Robyn Cooke wrote 06-22-2011 09:21:31 pm
That's a good point Oliver and a discussion worth having. What concerns me is that there are those in policy making decisions that look at restricting access rather than creating the beds to meet the demands. And as age use to be the criteria - it has been suggested in some places by some people (obviously NOT all and certainly not the current trend) that this be considered again. Very interesting to hear everyone's thoughts - perhaps we should base access of age + serverity of illness markers and prognosis based on diagnosis at admission. Does anyone know if there have been any studies looking at this particular combination? If we could predict this then perhaps that would be an interesting way to allocate resources? I personally belieive we need to create more beds with a flex up system and then run an acceptable 80% capacity knowing that in times of epidemics etc we can flex to 100%. But accountants don't like this idea.



stanley nikki wrote 06-27-2011 05:07:14 pm
can I add an extra comment (perhaps an inflammatory one) in that intensive care becomes the default decision making specialty most frequently in elderly cases.
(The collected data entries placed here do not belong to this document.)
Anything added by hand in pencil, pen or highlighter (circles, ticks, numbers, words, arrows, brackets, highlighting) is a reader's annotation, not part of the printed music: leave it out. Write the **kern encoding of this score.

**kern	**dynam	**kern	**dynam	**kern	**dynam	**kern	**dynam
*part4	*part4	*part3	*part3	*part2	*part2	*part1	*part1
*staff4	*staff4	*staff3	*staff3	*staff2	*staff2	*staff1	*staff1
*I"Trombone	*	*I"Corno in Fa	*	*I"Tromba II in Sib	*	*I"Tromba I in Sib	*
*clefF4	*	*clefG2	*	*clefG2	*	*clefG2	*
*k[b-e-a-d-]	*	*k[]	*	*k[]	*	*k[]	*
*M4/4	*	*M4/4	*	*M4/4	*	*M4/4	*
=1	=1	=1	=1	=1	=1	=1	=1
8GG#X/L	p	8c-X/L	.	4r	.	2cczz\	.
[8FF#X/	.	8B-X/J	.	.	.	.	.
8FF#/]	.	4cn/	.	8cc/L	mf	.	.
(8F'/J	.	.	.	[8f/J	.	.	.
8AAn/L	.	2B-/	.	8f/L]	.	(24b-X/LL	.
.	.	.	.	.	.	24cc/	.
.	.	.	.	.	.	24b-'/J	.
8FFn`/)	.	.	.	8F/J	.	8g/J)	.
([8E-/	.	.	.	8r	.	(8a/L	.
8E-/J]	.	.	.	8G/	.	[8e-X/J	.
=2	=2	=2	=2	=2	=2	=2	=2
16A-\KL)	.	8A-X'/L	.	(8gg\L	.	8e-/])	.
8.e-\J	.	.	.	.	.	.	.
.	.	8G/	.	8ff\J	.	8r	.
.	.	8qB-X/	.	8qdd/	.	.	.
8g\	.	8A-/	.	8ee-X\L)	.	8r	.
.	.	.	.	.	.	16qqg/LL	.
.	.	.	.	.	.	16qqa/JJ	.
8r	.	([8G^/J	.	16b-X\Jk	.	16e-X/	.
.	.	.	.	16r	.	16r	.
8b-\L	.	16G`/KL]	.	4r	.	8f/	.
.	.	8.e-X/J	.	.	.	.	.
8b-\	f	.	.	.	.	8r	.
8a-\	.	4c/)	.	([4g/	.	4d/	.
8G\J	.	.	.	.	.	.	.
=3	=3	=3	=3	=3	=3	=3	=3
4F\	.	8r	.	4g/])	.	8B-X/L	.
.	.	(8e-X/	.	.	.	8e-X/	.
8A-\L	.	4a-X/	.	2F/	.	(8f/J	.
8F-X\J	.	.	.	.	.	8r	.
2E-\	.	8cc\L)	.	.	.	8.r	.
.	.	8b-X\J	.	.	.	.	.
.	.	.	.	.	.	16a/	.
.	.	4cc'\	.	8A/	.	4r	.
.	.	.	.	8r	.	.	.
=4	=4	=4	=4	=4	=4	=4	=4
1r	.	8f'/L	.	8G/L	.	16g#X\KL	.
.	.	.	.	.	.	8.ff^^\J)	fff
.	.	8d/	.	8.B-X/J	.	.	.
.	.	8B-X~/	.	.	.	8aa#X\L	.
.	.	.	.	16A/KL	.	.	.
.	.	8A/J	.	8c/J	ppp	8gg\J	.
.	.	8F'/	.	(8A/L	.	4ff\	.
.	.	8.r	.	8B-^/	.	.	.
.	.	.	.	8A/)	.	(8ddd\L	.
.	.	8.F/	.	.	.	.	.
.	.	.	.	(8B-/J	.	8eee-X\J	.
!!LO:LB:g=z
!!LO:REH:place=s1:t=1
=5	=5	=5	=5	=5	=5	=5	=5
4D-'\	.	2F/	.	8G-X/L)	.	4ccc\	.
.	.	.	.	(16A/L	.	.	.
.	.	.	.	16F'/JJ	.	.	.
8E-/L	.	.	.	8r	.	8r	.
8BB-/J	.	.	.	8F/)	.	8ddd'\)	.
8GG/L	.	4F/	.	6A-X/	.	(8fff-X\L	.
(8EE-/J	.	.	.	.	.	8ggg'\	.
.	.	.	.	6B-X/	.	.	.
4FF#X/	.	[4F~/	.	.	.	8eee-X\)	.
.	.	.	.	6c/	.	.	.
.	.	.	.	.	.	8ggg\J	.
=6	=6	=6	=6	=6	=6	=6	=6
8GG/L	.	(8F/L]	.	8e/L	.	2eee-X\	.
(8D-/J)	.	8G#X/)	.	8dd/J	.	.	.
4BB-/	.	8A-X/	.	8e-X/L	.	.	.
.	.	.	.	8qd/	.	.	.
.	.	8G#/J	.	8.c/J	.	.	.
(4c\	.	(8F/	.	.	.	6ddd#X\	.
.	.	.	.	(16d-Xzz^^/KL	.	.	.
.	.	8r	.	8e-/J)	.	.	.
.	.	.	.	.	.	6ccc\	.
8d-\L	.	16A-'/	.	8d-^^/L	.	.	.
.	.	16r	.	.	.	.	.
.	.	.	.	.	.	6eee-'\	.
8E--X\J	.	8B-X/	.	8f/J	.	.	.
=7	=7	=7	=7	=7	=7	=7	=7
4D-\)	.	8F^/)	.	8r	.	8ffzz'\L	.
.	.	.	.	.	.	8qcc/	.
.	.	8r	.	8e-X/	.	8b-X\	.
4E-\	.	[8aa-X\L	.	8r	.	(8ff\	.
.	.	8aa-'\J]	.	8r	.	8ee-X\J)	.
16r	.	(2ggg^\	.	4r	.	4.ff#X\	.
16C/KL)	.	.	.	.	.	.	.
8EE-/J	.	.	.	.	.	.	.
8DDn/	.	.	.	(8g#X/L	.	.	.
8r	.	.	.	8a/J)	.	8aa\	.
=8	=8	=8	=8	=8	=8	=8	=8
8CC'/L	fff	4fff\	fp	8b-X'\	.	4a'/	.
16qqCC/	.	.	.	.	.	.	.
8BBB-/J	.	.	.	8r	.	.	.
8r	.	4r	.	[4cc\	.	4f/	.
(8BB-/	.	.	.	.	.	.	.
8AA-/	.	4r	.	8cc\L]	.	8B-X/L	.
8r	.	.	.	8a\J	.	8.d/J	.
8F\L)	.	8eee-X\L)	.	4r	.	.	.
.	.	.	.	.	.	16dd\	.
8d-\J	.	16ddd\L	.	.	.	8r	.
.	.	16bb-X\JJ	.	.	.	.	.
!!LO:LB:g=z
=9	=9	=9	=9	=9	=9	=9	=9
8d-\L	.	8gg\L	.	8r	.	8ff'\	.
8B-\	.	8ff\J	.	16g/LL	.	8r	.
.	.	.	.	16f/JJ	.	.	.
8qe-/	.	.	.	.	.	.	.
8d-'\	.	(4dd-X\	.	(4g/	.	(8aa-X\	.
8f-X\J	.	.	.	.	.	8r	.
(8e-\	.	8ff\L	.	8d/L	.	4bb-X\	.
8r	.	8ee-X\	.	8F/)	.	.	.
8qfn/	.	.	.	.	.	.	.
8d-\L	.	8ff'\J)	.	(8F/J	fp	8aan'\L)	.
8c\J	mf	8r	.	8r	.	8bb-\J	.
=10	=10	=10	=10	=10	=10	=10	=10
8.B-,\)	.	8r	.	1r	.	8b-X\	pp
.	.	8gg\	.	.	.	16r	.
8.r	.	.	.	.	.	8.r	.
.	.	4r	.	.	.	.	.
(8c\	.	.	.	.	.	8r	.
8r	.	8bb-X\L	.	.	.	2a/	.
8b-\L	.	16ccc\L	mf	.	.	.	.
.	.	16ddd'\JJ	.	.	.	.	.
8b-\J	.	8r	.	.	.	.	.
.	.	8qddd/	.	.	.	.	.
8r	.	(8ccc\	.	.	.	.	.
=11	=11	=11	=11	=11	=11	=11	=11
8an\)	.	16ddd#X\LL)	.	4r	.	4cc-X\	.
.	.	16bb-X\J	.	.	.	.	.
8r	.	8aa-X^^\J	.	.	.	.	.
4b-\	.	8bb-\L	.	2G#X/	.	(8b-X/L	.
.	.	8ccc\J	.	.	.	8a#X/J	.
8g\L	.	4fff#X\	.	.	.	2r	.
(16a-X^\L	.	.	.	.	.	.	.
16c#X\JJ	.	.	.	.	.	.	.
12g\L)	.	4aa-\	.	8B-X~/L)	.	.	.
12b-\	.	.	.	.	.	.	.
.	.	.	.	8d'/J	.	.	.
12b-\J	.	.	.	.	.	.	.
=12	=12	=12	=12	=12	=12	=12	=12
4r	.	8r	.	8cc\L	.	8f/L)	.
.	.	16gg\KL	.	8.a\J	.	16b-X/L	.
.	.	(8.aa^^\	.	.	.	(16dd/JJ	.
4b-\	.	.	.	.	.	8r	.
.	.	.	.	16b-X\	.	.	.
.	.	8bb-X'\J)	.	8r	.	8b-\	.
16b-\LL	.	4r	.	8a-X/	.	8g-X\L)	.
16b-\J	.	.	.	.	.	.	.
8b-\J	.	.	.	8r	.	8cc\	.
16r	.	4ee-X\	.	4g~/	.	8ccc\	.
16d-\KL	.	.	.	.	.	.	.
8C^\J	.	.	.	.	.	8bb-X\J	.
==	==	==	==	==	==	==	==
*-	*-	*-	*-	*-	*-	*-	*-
Yes we all know great colleagues in emergency, anaesthesia, and the medical and surgical specialties who advise their patients, families and registrars(who often become surrogate decision makers as the referral to icu happens) well.
But far too often the decision is made for resuscitation/intervention(eg vascular nightmare patients) or surgery, before we are involved and our anaesthetists can get them through the case, just not the lingering multi-organ failure afterwards (or people are too afraid to say no or pull the tube). The "good eighty" declines.
There needs to be leadership from other specialties as well as our own, with recognition of end of life issues bought into the public realm of thought in Australia, which if you chat to the average emergency patient/medical with a chronic illness, has never been bought up by their team, gp or family. The horse may have already bolted and the bubble will burst when we simply don't have the beds to "GIve them a go" .



Todd Fraser wrote 06-27-2011 09:23:01 pm
Lots of interesting comments there.

Andrew's entry intrigues me. I've spoken to many UK practitioners who say ward staff rarely refer these elderly patients because they know they'd simply be refused. Is this because of even greater bed restriction than here? Or is there a better understanding of end of life care issues there? Why is it so different from what we experience down here?

I guess the question is how to progress from here. I suspect many of us share the frustration that end of life planning should already be in place long before it gets to the point of ICU admission. Do we need more leadership from CICM, or perhaps ANZICS, perhaps by engaging other colleges, to improve awareness and skills training in end of life care at grass roots level?